Extract provided:
= = =
Every year my church has a 40-day thing. You can fast for 40 days or make some other sacrifice during this time. You’re supposed to sign up. I was sick all week, so I forgot about it until I went to church on Sunday. They had a form to fill out, and there was no way I was going to come up with something during the service, so I held onto the form. I guess I can turn it in this weekend.

I decided to spend one hour in prayer every afternoon until February 12. That’s a good one. This illness has wrecked my prayer routine, and I am desperate to get it back in shape. Mid-day prayer is very powerful. But that still leaves the question of fasting.

I considered doing a “Daniel fast.” This means you cut out bread, flour, rice, meat, wine, sweets, and all beverages other than water, for 21 days. It was tempting at first, but the more I think about it, the more it sounds like a giant bummer. And I don’t have a lot of faith in partial fasts. I got fantastic results with a water-only fast this summer. I was relieved of some self-control issues, including a lifelong tendency to overeat. But would I get that kind of payback from a Daniel fast? Not sure.
= = =
Required work:
Can you reproduce the passage about the church's 40-day fast word for word, in full?
= = =
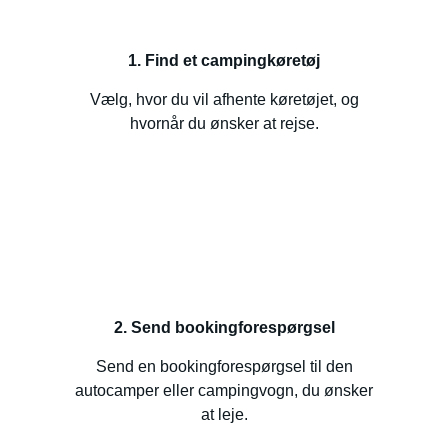
1. Find et campingkøretøj
Vælg, hvor du vil afhente køretøjet, og
hvornår du ønsker at rejse.
2. Send bookingforespørgsel
Send en bookingforespørgsel til den
autocamper eller campingvogn, du ønsker
at leje.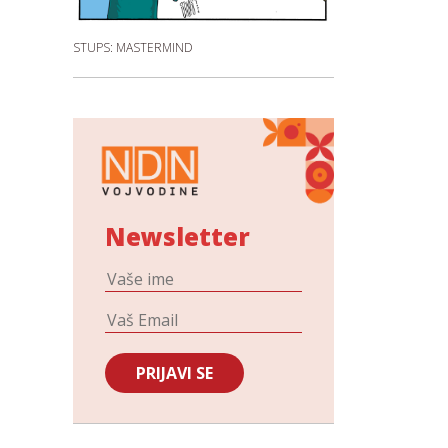
STUPS: MASTERMIND
Newsletter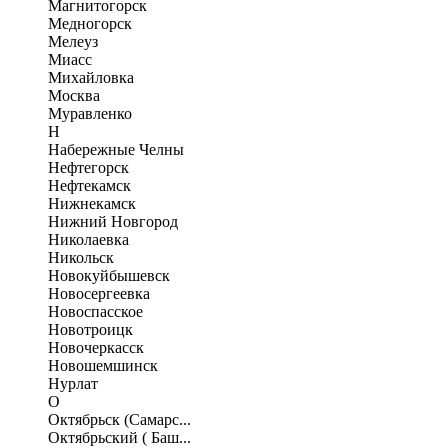
Магнитогорск
Медногорск
Мелеуз
Миасс
Михайловка
Москва
Муравленко
Н
Набережные Челны
Нефтегорск
Нефтекамск
Нижнекамск
Нижний Новгород
Николаевка
Никольск
Новокуйбышевск
Новосергеевка
Новоспасское
Новотроицк
Новочеркасск
Новошемшинск
Нурлат
О
Октябрьск (Самарс...
Октябрьский ( Баш...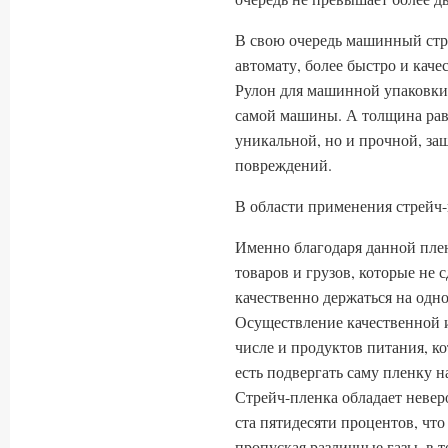
В свою очередь машинный стр
автомату, более быстро и кач
Рулон для машинной упаковки 
самой машины. А толщина равн
уникальной, но и прочной, з
повреждений.
В области применения стрейч
Именно благодаря данной пле
товаров и грузов, которые не 
качественно держаться на одно
Осуществление качественной и
числе и продуктов питания, к
есть подвергать саму пленку н
Стрейч-пленка обладает невер
ста пятидесяти процентов, что
пропуская различные газы, в т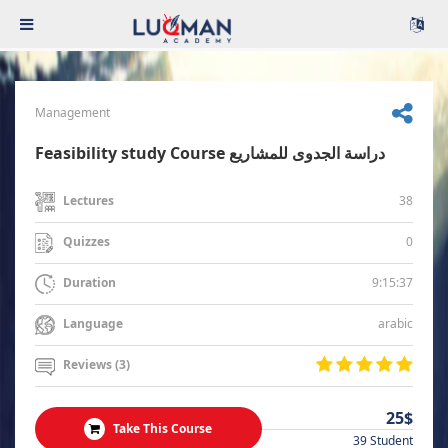
Management
Feasibility study Course دراسة الجدوى للمشاريع
38
Lectures
0
Quizzes
9:15:37
Duration
arabic
Language
Reviews (3)
25$
Take This Course
39 Student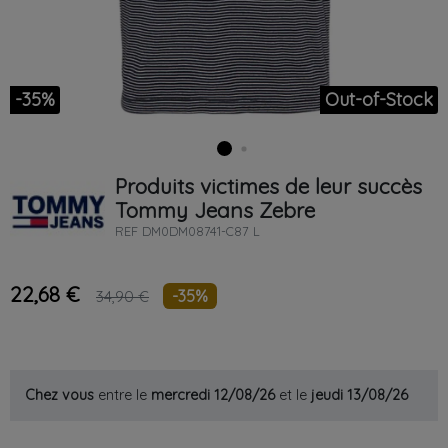
-35%
Out-of-Stock
Produits victimes de leur succès
Tommy Jeans
Zebre
REF
DM0DM08741-C87 L
22,68 €
-35%
34,90 €
Chez vous
entre le
mercredi 12/08/26
et le
jeudi 13/08/26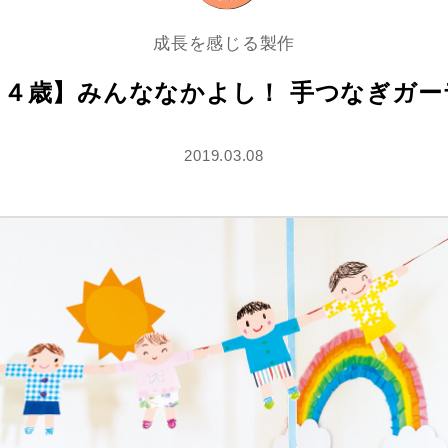
成長を感じる製作
・４歳】みんななかよし！ 手つなぎガー
2019.03.08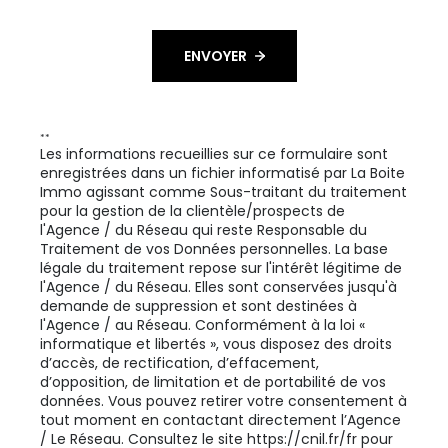
ENVOYER
**
Les informations recueillies sur ce formulaire sont
enregistrées dans un fichier informatisé par La Boite
Immo agissant comme Sous-traitant du traitement
pour la gestion de la clientèle/prospects de
l'Agence / du Réseau qui reste Responsable du
Traitement de vos Données personnelles. La base
légale du traitement repose sur l'intérêt légitime de
l'Agence / du Réseau. Elles sont conservées jusqu'à
demande de suppression et sont destinées à
l'Agence / au Réseau. Conformément à la loi «
informatique et libertés », vous disposez des droits
d’accès, de rectification, d’effacement,
d’opposition, de limitation et de portabilité de vos
données. Vous pouvez retirer votre consentement à
tout moment en contactant directement l’Agence
/ Le Réseau. Consultez le site
https://cnil.fr/fr
pour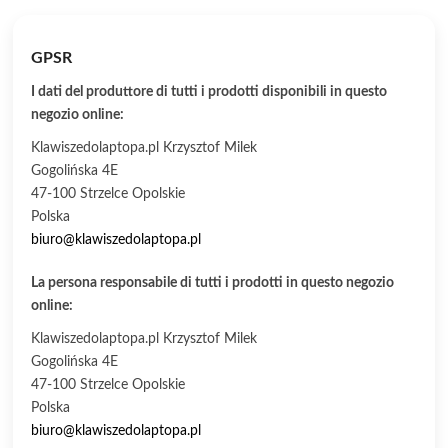
GPSR
I dati del produttore di tutti i prodotti disponibili in questo
negozio online:
Klawiszedolaptopa.pl Krzysztof Milek
Gogolińska 4E
47-100 Strzelce Opolskie
Polska
biuro@klawiszedolaptopa.pl
La persona responsabile di tutti i prodotti in questo negozio
online:
Klawiszedolaptopa.pl Krzysztof Milek
Gogolińska 4E
47-100 Strzelce Opolskie
Polska
biuro@klawiszedolaptopa.pl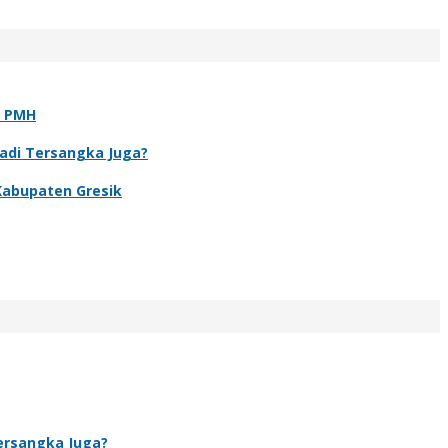
t PMH
Jadi Tersangka Juga?
Kabupaten Gresik
Tersangka Juga?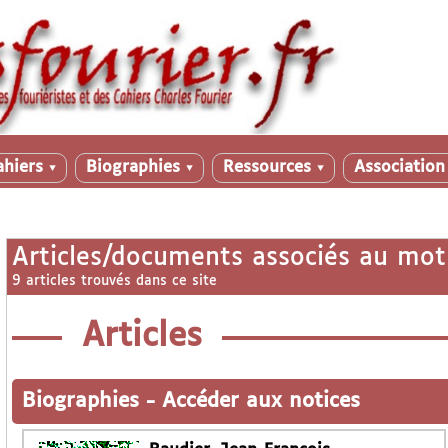
ahiers
Biographies
Ressources
Associatio
▼
▼
▼
Articles/documents associés au mot
9 articles trouvés dans ce site
Articles
Biographies
-
Accéder aux notices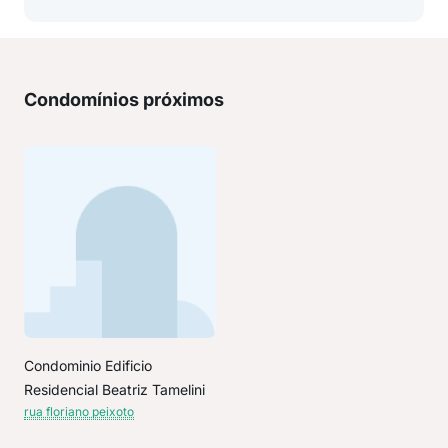
Condomínios próximos
Condominio Edificio
Residencial Beatriz Tamelini
rua floriano peixoto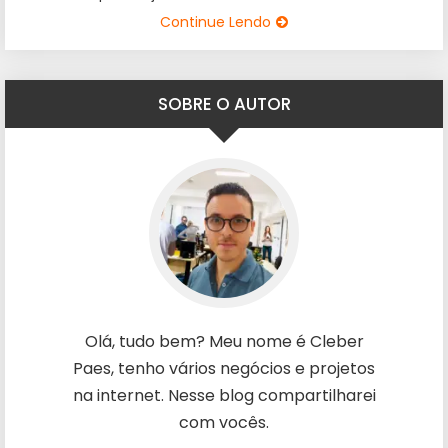
Continue Lendo
SOBRE O AUTOR
Olá, tudo bem? Meu nome é Cleber
Paes, tenho vários negócios e projetos
na internet. Nesse blog compartilharei
com vocês.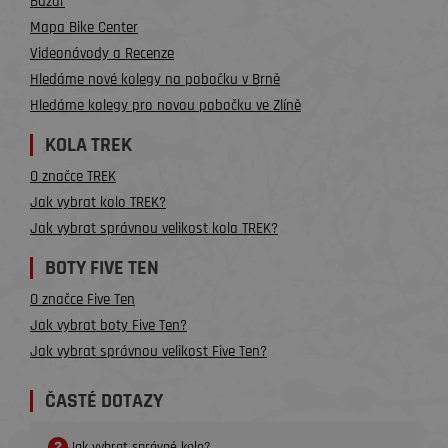
Bazar
Mapa Bike Center
Videonávody a Recenze
Hledáme nové kolegy na pobočku v Brně
Hledáme kolegy pro novou pobočku ve Zlíně
KOLA TREK
O značce TREK
Jak vybrat kolo TREK?
Jak vybrat správnou velikost kola TREK?
BOTY FIVE TEN
O značce Five Ten
Jak vybrat boty Five Ten?
Jak vybrat správnou velikost Five Ten?
ČASTÉ DOTAZY
Jak vybrat správné kolo?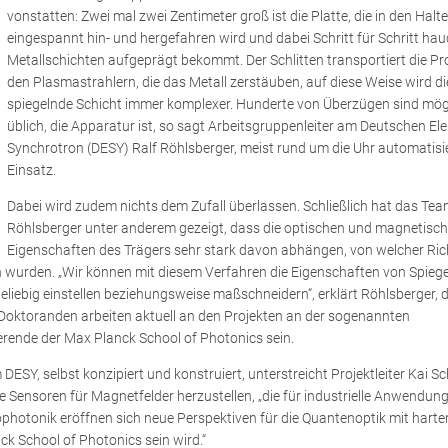
vonstatten: Zwei mal zwei Zentimeter groß ist die Platte, die in den Halte
eingespannt hin- und hergefahren wird und dabei Schritt für Schritt h
Metallschichten aufgeprägt bekommt. Der Schlitten transportiert die Pr
den Plasmastrahlern, die das Metall zerstäuben, auf diese Weise wird di
spiegelnde Schicht immer komplexer. Hunderte von Überzügen sind mög
üblich, die Apparatur ist, so sagt Arbeitsgruppenleiter am Deutschen El
Synchrotron (DESY) Ralf Röhlsberger, meist rund um die Uhr automatisi
Einsatz.
Dabei wird zudem nichts dem Zufall überlassen. Schließlich hat das Te
Röhlsberger unter anderem gezeigt, dass die optischen und magnetisc
Eigenschaften des Trägers sehr stark davon abhängen, von welcher Ri
wurden. „Wir können mit diesem Verfahren die Eigenschaften von Spiege
eliebig einstellen beziehungsweise maßschneidern“, erklärt Röhlsberger, 
 Doktoranden arbeiten aktuell an den Projekten an der sogenannten
rende der Max Planck School of Photonics sein.
ESY, selbst konzipiert und konstruiert, unterstreicht Projektleiter Kai Sc
ge Sensoren für Magnetfelder herzustellen, „die für industrielle Anwendun
ophotonik eröffnen sich neue Perspektiven für die Quantenoptik mit harte
k School of Photonics sein wird.“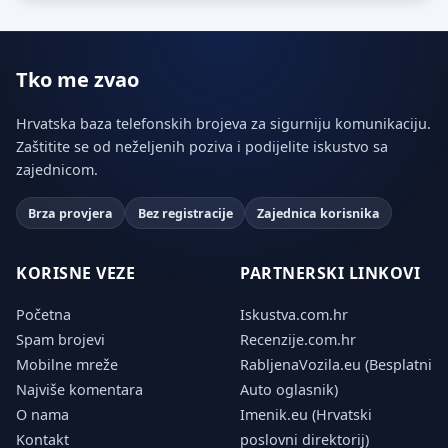
Tko me zvao
Hrvatska baza telefonskih brojeva za sigurniju komunikaciju.
Zaštitite se od neželjenih poziva i podijelite iskustvo sa
zajednicom.
Brza provjera
Bez registracije
Zajednica korisnika
KORISNE VEZE
PARTNERSKI LINKOVI
Početna
Iskustva.com.hr
Spam brojevi
Recenzije.com.hr
Mobilne mreže
RabljenaVozila.eu (Besplatni
Najviše komentara
Auto oglasnik)
O nama
Imenik.eu (Hrvatski
Kontakt
poslovni direktorij)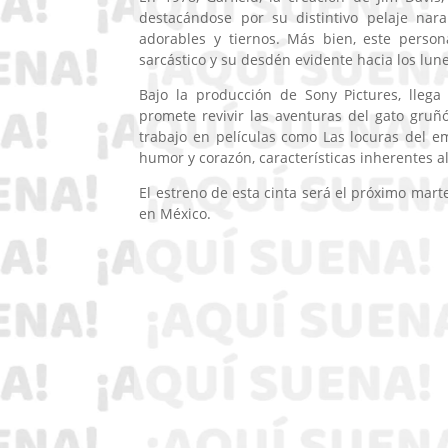
destacándose por su distintivo pelaje nar
adorables y tiernos. Más bien, este pers
sarcástico y su desdén evidente hacia los lune
Bajo la producción de Sony Pictures, llega
promete revivir las aventuras del gato gruñ
trabajo en películas como Las locuras del e
humor y corazón, características inherentes al
El estreno de esta cinta será el próximo mart
en México.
= = =
Reply:
Every year my church has a 40-day thing. You can fast for 40 days or make some other sacrifice during this time. You’re supposed to sign up. I was sick all week, so I forgot about it until I went to church on Sunday. They had a form to fill out, and there was no way I was going to come up with something during the service, so I held onto the form. I guess I can turn it in this weekend.

I decided to spend one hour in prayer every afternoon until February 12. That’s a good one. This illness has wrecked my prayer routine, and I am desperate to get it back in shape. Mid-day prayer is very powerful. But that still leaves the question of fasting.

I considered doing a “Daniel fast.” This means you cut out bread, flour, rice, meat, wine, sweets, and all beverages other than water, for 21 days. It was tempting at first, but the more I think about it, the more it sounds like a giant bummer. And I don’t have a lot of faith in partial fasts. I got fantastic results with a water-only fast this summer. I was relieved of some self-control issues, including a lifelong tendency to overeat. But would I get that kind of payback from a Daniel fast? Not sure.